Crosstalk of metabolic and epigenetic pathways in systemic sclerosis (SSc)

Concept

Systemic sclerosis (SSc) is a chronic autoimmune disease of unknown cause, which leads to disability and may cause premature death. SSc is characterized by massive accumulation of extracellular matrix proteins (=fibrosis) in skin and internal organs with permanent loss of organ function.
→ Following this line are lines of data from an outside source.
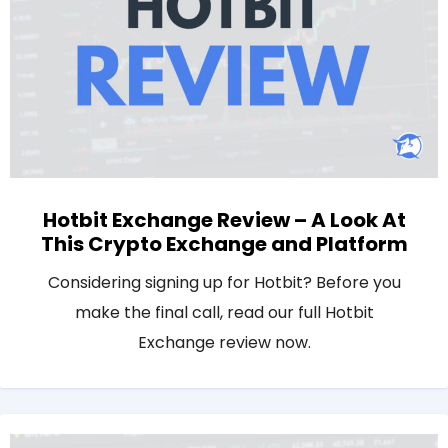
Hotbit Exchange Review – A Look At
This Crypto Exchange and Platform
Considering signing up for Hotbit? Before you
make the final call, read our full Hotbit
Exchange review now.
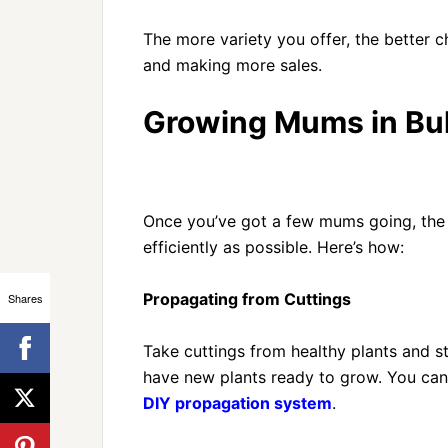
The more variety you offer, the better
and making more sales.
Growing Mums in Bu
Once you’ve got a few mums going, the g
efficiently as possible. Here’s how:
Propagating from Cuttings
Shares
Take cuttings from healthy plants and st
have new plants ready to grow. You ca
DIY propagation system
.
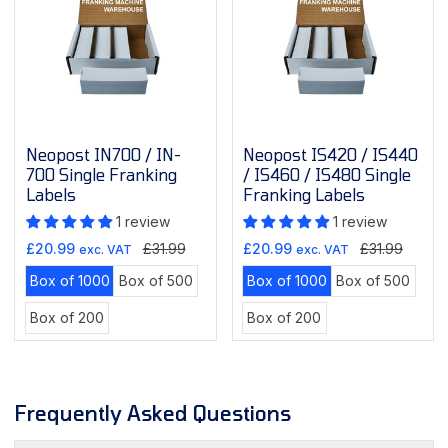
Neopost IN700 / IN-
Neopost IS420 / IS440
700 Single Franking
/ IS460 / IS480 Single
Labels
Franking Labels
1 review
1 review
Sale
Regular
Sale
Regular
£20.99
£31.99
£20.99
£31.99
exc. VAT
exc. VAT
price
price
price
price
Variant
Variant
Variant
Varian
Box of 1000
Box of 500
Box of 1000
Box of 500
sold
sold
sold
sold
Variant
Variant
Box of 200
Box of 200
out
out
out
out
sold
sold
or
or
or
or
out
out
unavailable
unavailable
unavailable
unava
or
or
unavailable
unavailable
Frequently Asked Questions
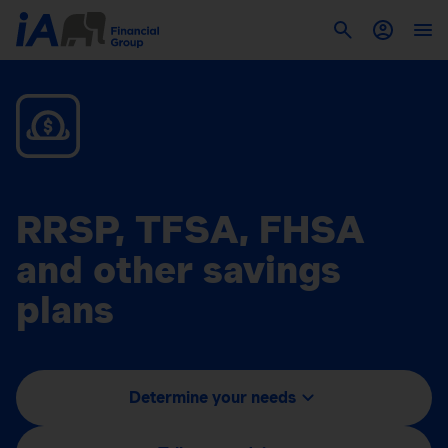
RRSP, TFSA, FHSA
and other savings
plans
Determine your needs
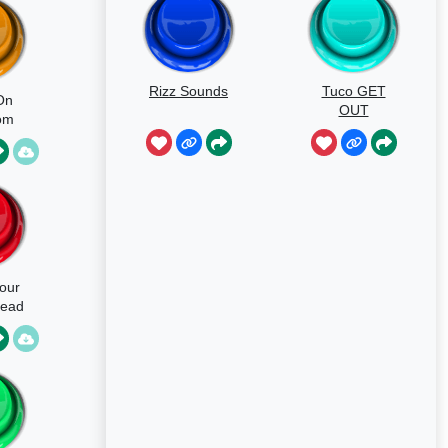
Rizz Sounds
Tuco GET
On
OUT
om
our
Dead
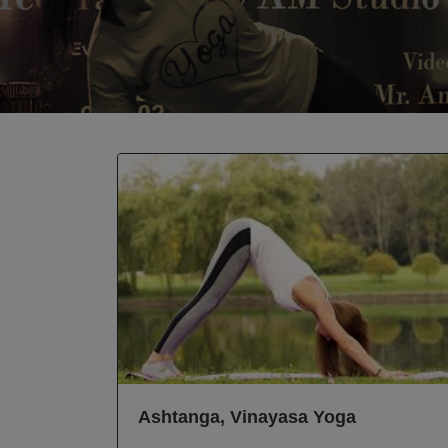
Ashtanga, Vinayasa Yoga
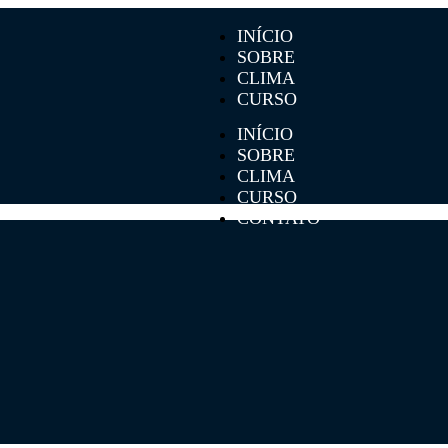
INÍCIO
SOBRE
CLIMA
CURSO
CONTATO
INÍCIO
SOBRE
CLIMA
CURSO
CONTATO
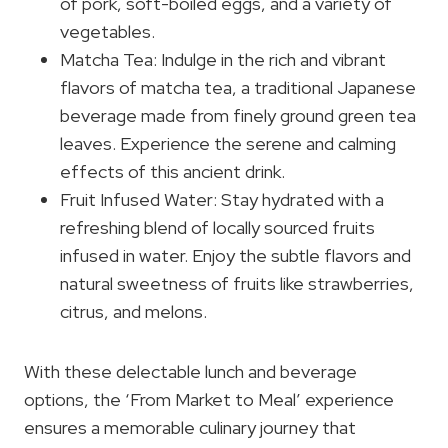
of pork, soft-boiled eggs, and a variety of
vegetables.
Matcha Tea: Indulge in the rich and vibrant
flavors of matcha tea, a traditional Japanese
beverage made from finely ground green tea
leaves. Experience the serene and calming
effects of this ancient drink.
Fruit Infused Water: Stay hydrated with a
refreshing blend of locally sourced fruits
infused in water. Enjoy the subtle flavors and
natural sweetness of fruits like strawberries,
citrus, and melons.
With these delectable lunch and beverage
options, the ‘From Market to Meal’ experience
ensures a memorable culinary journey that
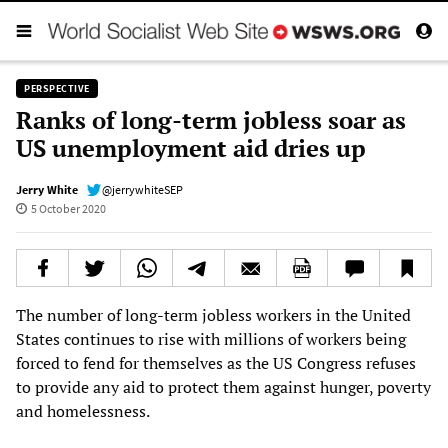
PERSPECTIVE
Ranks of long-term jobless soar as
US unemployment aid dries up
Jerry White
@jerrywhiteSEP
5 October 2020
The number of long-term jobless workers in the United
States continues to rise with millions of workers being
forced to fend for themselves as the US Congress refuses
to provide any aid to protect them against hunger, poverty
and homelessness.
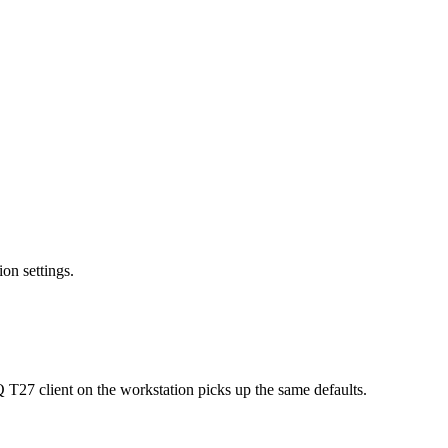
on settings.
27 client on the workstation picks up the same defaults.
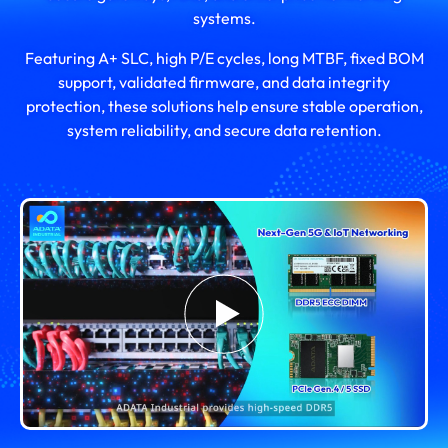
systems.
Featuring A+ SLC, high P/E cycles, long MTBF, fixed BOM
support, validated firmware, and data integrity
protection, these solutions help ensure stable operation,
system reliability, and secure data retention.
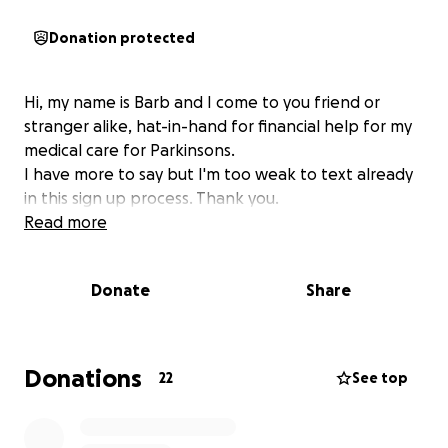
Donation protected
Hi, my name is Barb and I come to you friend or
stranger alike, hat-in-hand for financial help for my
medical care for Parkinsons.
I have more to say but I'm too weak to text already
in this sign up process. Thank you.
Read more
Donate
Share
Donations
22
See top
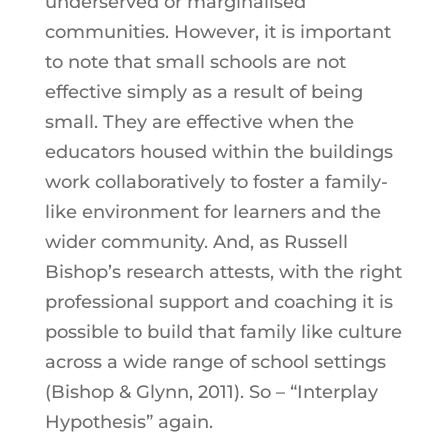
underserved or marginalised
communities. However, it is important
to note that small schools are not
effective simply as a result of being
small. They are effective when the
educators housed within the buildings
work collaboratively to foster a family-
like environment for learners and the
wider community. And, as Russell
Bishop’s research attests, with the right
professional support and coaching it is
possible to build that family like culture
across a wide range of school settings
(Bishop & Glynn, 2011). So – “Interplay
Hypothesis” again.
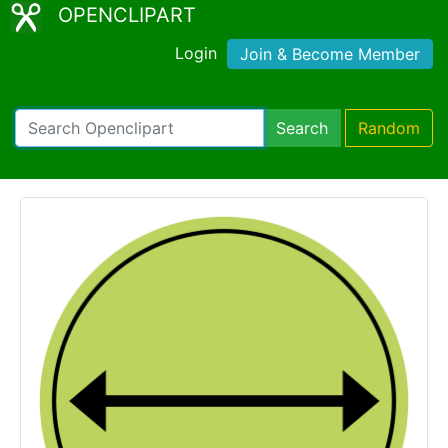
OPENCLIPART
Login
Join & Become Member
Search
Random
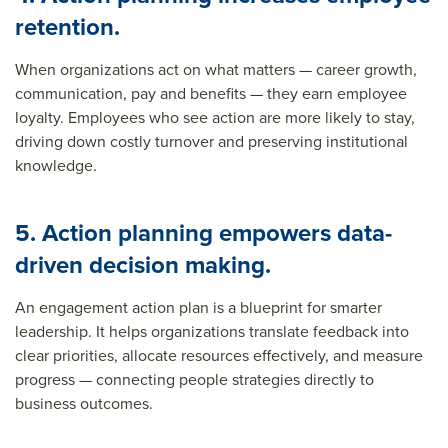
retention.
When organizations act on what matters — career growth,
communication, pay and benefits — they earn employee
loyalty. Employees who see action are more likely to stay,
driving down costly turnover and preserving institutional
knowledge.
5. Action planning empowers data-
driven decision making.
An engagement action plan is a blueprint for smarter
leadership. It helps organizations translate feedback into
clear priorities, allocate resources effectively, and measure
progress — connecting people strategies directly to
business outcomes.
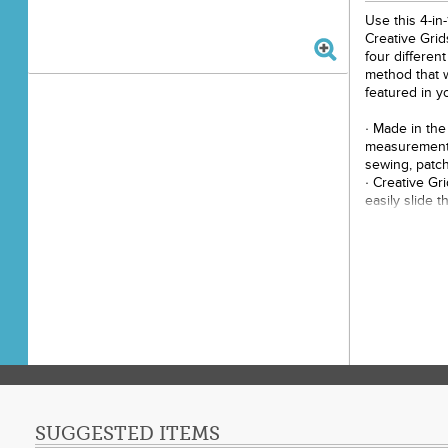
Use this 4-in
Creative Grid
four differen
method that w
featured in y
· Made in the
measurements
sewing, patch
· Creative Gr
easily slide t
correctly. Th
holds the rule
cut.
· Easy to rea
· Finished tri
both printed r
square and qu
· Use the slo
sewing lines
· To trim over
use the squar
the seam line
SUGGESTED ITEMS
· To trim ove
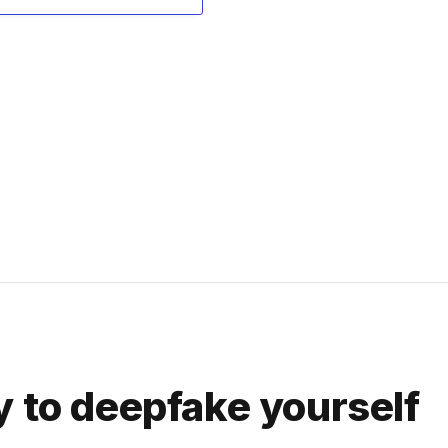
y to deepfake yourself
Decreasing/reversing fibrosis in patients with SSc can improve the prognosis of this devastating disease. Targeting metabolic pathways could reduce the production of extracellular matrix proteins by fibroblasts in SSc. This represents a promising new treatment strategy in SSc.

Facts and figures

Project lead
B Burja
University Medical Centre Ljubljana
blaz.burja@gmail.com
FOREUM research grant: €150.00
2018 - 2021

Meet the team

B Burja
University Medical Centre Ljubljana
M Tomsic
University Medical Centre Ljubljana
K Lakota
University Medical Centre Ljubljana
O Distler
University of Zurich
M Frank-Bertoncelj
University of Zurich

Objectives

We aim at exploring the crosstalk between metabolic and epigenetic pathways in SSc fibroblasts to uncover new anti-fibrotic treatment strategies. We will explore dysregulation of metabolic pathways in SSc fibroblasts and determine, whether metabolic substrates, such as aKG and glutamine influence the epigenetic state and pro-fibrotic activities of SSc fibroblasts. Targeting metabolic pathways might reverse epigenetic alterations and halt fibrosis in SSc with direct implications for drug discovery in SSc.

Interim results

TGFβ-activated skin fibroblasts from healthy controls and SSc patients exhibit changes in key regulatory enzymes of energy metabolism and mitochondrial dysfunction (e.g. HIF1alpha, PGC-1alpha). Observed dysregulations of TCA cycle metabolites could influence the activity of epigenetic enzymes (e.g. JMJD3) utilizing metabolic co-factors and lead to pro-fibrotic activation.

Metabolic perturbations caused by extrinsic addition of metabolite dimethyl-alpha ketoglutarate (aKG) and diethyl succinate affected the activity of the JMJD3-mediated H3K27me3, resulting in different expression of profibotic targets (e.g. collagen I, alpha-smooth muscle actin).